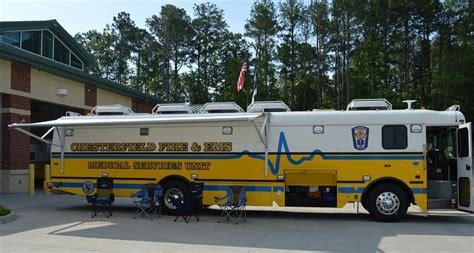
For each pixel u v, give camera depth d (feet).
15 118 63.82
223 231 35.32
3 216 39.32
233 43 219.41
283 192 41.57
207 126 43.73
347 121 41.01
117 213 45.37
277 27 216.74
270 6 214.90
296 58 219.41
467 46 151.94
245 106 173.99
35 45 78.89
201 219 41.52
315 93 217.97
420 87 176.04
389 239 32.22
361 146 40.57
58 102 72.90
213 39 234.17
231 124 43.16
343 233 34.60
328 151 41.04
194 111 46.83
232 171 42.78
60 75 72.95
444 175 40.55
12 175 63.62
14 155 63.87
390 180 40.11
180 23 234.38
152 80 234.99
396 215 39.78
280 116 42.16
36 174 82.89
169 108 46.83
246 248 28.96
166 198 44.09
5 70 62.18
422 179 39.42
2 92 61.57
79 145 46.88
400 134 40.14
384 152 40.16
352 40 207.92
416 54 195.72
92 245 29.60
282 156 41.75
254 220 41.24
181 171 43.96
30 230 35.17
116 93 91.50
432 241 31.55
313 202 41.52
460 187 39.04
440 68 157.89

* * * *

- _TRY IT_
Reproduce, with both ends included, the lines from the one holding "58 102 72.90" to the end of the records above.

- _YOUR SOLUTION_
58 102 72.90
213 39 234.17
231 124 43.16
343 233 34.60
328 151 41.04
194 111 46.83
232 171 42.78
60 75 72.95
444 175 40.55
12 175 63.62
14 155 63.87
390 180 40.11
180 23 234.38
152 80 234.99
396 215 39.78
280 116 42.16
36 174 82.89
169 108 46.83
246 248 28.96
166 198 44.09
5 70 62.18
422 179 39.42
2 92 61.57
79 145 46.88
400 134 40.14
384 152 40.16
352 40 207.92
416 54 195.72
92 245 29.60
282 156 41.75
254 220 41.24
181 171 43.96
30 230 35.17
116 93 91.50
432 241 31.55
313 202 41.52
460 187 39.04
440 68 157.89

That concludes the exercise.